(Consegna 1)
Rispondi a queste domande sul brano dedicato alla comunicazione online:
(a) Nel migliore dei casi, quante volte a settimana veniva aggiornato il blog vent'anni fa?
(b) Quanto costava mezz'ora all'internet point nel messaggio ricordato nel brano?
(c) Dove si appuntava chi scrive ciò che la colpiva durante la giornata?
(Consegna 2) Prosegui il brano sulla comunicazione online a partire dalla sua ultima frase.

(Brano)
⁂

Da quando ho iniziato a riflettere sul mio rapporto con i social – riflessioni che hanno contribuito alle conversazioni che hanno fatto nascere Unopuntozero – per forza di cose ho dovuto anche iniziare ad analizzare come il mio modo di comunicare online è cambiato nel tempo, di pari passo all’evoluzione dell’esperienza virtuale stessa.
Ho iniziato a essere più consapevole di ciò che suscita in me il desiderio di condivisione, a chiedermi perché proprio quello e non qualcos’altro, ma soprattutto a rendermi conto dei meccanismi che si mettono in moto in sottofondo tra il momento in cui qualcosa mi colpisce e quello in cui diventa parte della mia presenza in rete; meccanismi che oggi lavorano a una velocità molto più elevata e che hanno in gran parte trasformato il tipo di gratificazione che viene dall’esperienza di comunicare online.
Nel momento in cui internet è diventato un accessorio mobile l’immediatezza ci è entrata in tasca. Siamo passatə dall’avere accesso al mondo solo dai muri di casa a non esserne separatə mai, nemmeno desiderandolo.
Io di questa immediatezza sento il peso, ora, e leggendo quel che ci avete scritto in tantə sono rassicurata nel non sentirmi sola.
Vent’anni fa se andava bene aggiornavo il blog due, tre volte a settimana. Pubblicare un post mi prendeva tempo, a volte per metterne giù uno potevo impiegare ore, e con un internet accessibile solo tra una telefonata e l’altra e spesso per un tempo limitato mi organizzavo per connettermi solo quando il post era pronto a essere pubblicato.
L’urgenza dell’espressione non era un requisito necessario per curare quello spazio in modo efficace, e i limiti tecnologici ci rendevano tuttə più o meno uguali da quel punto di vista.
Ho ritrovato lo stesso sentimento nel messaggio che ci ha scritto un po’ di tempo fa @liborioconca, che ha ricordato l’esperienza di essere fuorisede a Roma e di andare in un internet point perché in casa non c’era connessione. Un euro per mezz’ora e ti concentravi a tirarne fuori il più possibile: scrivi, pubblichi, leggi i commenti ai post passati, consulti i tuoi blog preferiti e vedi se fai in tempo a commentarli.
La fretta di usare il poco tempo che avevamo a disposizione era però equilibrata da tutto ciò che veniva prima: la riflessione su cosa dire, la costruzione di un pensiero che a volte prendeva ore e a volte giorni interi per prendere forma.
Io avevo un quaderno delle brutte copie. Mi appuntavo ciò che mi colpiva durante la giornata e l’elaboravo offline. Mi connettevo solo per caricarlo e magari cercare una foto da aggiungere al testo, e una volta fatto chiudevo la pagina e usavo il resto della mia ora su mIRC.
Aspettavo ma senza in realtà aspettarmi nulla: un parte di me sapeva benissimo che avrei avuto poche reazioni ai miei scritti, ma la parte che si nutriva di quel tipo di condivisione sperava e anticipava i pochi commenti che avrei ritrovato, forse, l’indomani.

⁂

(Righe di dati)
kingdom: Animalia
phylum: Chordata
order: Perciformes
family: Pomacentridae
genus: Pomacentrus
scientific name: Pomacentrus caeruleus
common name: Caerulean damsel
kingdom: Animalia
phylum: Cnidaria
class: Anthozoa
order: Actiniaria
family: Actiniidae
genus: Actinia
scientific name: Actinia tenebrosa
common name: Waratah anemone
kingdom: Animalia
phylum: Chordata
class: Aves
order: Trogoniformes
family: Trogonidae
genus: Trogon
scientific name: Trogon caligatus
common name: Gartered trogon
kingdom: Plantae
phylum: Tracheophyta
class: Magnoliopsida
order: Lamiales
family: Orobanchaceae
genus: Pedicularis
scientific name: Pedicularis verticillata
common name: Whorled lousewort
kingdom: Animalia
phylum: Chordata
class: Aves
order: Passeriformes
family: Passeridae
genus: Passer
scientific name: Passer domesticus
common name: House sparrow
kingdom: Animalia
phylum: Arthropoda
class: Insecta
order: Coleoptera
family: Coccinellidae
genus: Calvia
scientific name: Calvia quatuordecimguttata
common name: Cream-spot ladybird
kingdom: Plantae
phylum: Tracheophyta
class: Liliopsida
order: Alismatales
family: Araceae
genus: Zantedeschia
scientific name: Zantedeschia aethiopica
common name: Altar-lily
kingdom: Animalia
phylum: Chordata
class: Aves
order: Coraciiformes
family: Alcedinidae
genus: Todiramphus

⁂

(Svolgimento 1)
(a) Due o tre volte a settimana.
(b) Un euro.
(c) In un quaderno delle brutte copie.

(Svolgimento 2)
I blog che seguivo con avidità non li leggevo online, non avevo abbastanza tempo. Per ognuno di quei post aprivo una pagina di Internet Explorer e la lasciavo caricata, pronta al consumo grazie alla cache: il mio computer si affaticava, reggeva a malapena e ancora mi sembra di sentire le ventole che si agitavano chiedendo pietà, ma in quelle pagine rimaste aperte io trovavo il tempo di assorbire tutto ciò che mi interessava nelle parole di chi lo viveva: C. che ammiravo da lontano per la sua vita cittadina, F. che scriveva di libri, L. che introduceva musica a me sconosciuta, M. che, al primo anno da fuorisede, raccontava la quotidianità lontano dalla periferia meridionale. Tutte quelle vite erano fonte d’interesse e curiosità, a volte di ispirazione. Il tempo necessario a leggerle incoraggiava in me un senso di immedesimazione: era come se fossi seduta in una stanza altrui per qualche ora.
C’erano post a cui ripensavo nel corso dei giorni finché non avevo l’occasione di commentare, e altri che rimanevano aperti e rivisitati a lungo nel browser.
Rivisitare il passato con il filtro del presente non è sempre una cosa molto saggia da fare, ma in questo caso sento davvero che c’era un beneficio in quel modo di vivere la condivisione del mio mondo e di entrare in quello degli altri, che oggi non ritrovo più.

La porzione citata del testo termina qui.